Forrester Research questions the security of cloud computing in its report ‘How Secure is Your Cloud?’, the first document in the ‘Secure Cloud Computing’ series.
Benefits of using cloud computing include: operational (uptime, availability, expedite launch of new IT projects); financial (pay-as-you-go model, lower cost of ownership); and better support for collaboration and community computing.
Security and privacy concerns are still seen as a strong barrier-to-entry for cloud computing, however, and Forrester Research warns that IT professionals must develop better ways of evaluating security and privacy practices in the cloud services.
The analyst does not warn against cloud computing in itself, but highlights the security issues surrounding its use. “The ultimate goal [is to] make the cloud service work like your own IT security department and find ways to secure and optimise your investment in the cloud,” the report states.
Steve Whitlook from international IT security thought-leadership association, Jericho Forum, comments: “Like many others, we see huge potential and benefits for moving into ‘the cloud’, but we see risks, security issues, and interoperability issues. The community has much work to do to make the cloud a safe place to collaborate.”
Where’s the data?
Cloud computing raises information security issues such as ‘where is the data stored’ and ‘who else has access to the cloud’ as cloud computing is based on multi-tenancy. “These differences give rise to a unique set of security and privacy issues that not only impact your risk management practices, but have also stimulated a fresh evaluation of legal issues and areas such as compliance, auditing, and eDiscovery”, Forrester Research has found.
The report mentions the recent security breach at Google Docs and the proposed change of the terms and conditions on Facebook on ownership of content when a user wishes to withdraw information and content.

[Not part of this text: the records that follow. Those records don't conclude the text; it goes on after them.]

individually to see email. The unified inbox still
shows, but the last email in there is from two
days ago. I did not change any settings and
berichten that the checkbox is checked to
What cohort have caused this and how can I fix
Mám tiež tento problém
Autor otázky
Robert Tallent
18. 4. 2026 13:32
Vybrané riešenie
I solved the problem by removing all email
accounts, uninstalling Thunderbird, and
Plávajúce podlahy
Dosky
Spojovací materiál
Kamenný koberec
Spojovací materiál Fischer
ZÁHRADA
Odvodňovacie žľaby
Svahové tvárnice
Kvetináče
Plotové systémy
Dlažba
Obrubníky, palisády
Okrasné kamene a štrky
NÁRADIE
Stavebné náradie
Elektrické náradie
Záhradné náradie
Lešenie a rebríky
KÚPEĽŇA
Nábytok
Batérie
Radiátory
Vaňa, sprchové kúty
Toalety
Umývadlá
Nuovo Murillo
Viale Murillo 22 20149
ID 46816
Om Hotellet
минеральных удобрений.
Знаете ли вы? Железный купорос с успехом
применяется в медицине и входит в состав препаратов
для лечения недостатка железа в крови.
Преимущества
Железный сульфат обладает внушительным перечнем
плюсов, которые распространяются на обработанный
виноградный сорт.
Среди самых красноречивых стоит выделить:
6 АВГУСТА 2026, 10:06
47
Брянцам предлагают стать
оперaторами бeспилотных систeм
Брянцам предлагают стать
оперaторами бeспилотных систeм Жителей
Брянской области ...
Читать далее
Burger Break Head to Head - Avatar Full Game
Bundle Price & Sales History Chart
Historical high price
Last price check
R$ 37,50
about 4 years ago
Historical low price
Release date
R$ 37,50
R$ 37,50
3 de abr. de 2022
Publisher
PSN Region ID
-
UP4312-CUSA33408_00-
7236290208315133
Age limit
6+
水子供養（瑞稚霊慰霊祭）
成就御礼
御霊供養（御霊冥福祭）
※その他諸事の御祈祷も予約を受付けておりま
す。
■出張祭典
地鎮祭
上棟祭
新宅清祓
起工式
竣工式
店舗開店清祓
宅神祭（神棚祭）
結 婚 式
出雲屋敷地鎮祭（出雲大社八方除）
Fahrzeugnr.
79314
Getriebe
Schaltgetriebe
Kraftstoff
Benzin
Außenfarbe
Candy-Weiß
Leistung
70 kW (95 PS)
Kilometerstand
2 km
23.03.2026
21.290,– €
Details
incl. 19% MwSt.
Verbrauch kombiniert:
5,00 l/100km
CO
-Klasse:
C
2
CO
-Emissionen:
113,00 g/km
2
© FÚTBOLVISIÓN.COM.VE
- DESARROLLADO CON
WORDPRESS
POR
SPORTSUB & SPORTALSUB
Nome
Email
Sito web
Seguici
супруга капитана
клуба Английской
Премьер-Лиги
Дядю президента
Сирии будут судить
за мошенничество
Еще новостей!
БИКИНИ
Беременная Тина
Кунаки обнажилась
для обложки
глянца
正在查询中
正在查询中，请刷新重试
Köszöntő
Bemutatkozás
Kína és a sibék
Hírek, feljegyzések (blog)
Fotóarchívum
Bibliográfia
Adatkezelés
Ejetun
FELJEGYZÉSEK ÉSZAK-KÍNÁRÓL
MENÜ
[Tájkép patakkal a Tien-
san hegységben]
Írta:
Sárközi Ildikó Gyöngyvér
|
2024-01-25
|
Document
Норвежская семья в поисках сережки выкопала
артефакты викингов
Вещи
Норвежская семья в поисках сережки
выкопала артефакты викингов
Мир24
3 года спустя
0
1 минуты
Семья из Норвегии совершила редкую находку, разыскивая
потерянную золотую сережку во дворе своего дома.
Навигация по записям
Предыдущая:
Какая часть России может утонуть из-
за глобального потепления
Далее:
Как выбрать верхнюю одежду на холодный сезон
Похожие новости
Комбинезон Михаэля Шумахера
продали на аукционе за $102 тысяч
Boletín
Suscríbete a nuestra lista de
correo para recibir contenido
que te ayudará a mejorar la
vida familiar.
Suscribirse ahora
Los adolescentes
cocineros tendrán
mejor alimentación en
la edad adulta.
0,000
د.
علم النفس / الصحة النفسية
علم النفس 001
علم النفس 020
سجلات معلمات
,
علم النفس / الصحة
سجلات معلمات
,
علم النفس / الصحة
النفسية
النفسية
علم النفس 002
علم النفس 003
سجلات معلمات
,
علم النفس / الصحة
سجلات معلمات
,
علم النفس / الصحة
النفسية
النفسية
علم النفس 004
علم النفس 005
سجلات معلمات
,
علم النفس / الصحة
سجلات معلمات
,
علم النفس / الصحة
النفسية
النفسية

Forrester has compiled extensive checklists that organisations should go through before choosing a cloud computing service provider. The checklists include topics such as ‘security and privacy’, ‘compliance’ and ‘other legal and contractual issues’.
Organisations should also evaluate the vendor’s security and privacy practices including data protection, vulnerability management, physical and personnel security, availability, application security, incident response, and privacy.
Compliance – who’s liable?
“Cloud computing has the potential of putting compliance at risk, as it requires you to hand over IT controls to someone else and in the process of doing so introduces uncertainties in these aspects: business continuity…, logs and audit trails…, [and] specific compliance requirements…”, the report states.
Compliance is a big issue, as the responsibility remains with the company itself and not with the cloud computing services provider or vendor: “Companies that are considering contracting cloud services should understand that compliance is ultimately your responsibility”, Forrester Research says.
Using cloud computing means data could be put in places where there is uncertainty around how information is policed, and information security legislation in the country or countries where the organisation using cloud computing is based, could be different or not exist at all in locations where the information is being stored.
Safe cloud computing
Forrester sums up the report with some recommendations for organisations venturing into the clouds:
- Gather legal and regulatory requirements first for a feasibility assessment;
- Work guidelines and standards into the SLA;
- Seek ongoing assurance that your service providers are compliant; and
- Use a third-party, unbiased cloud assessment service.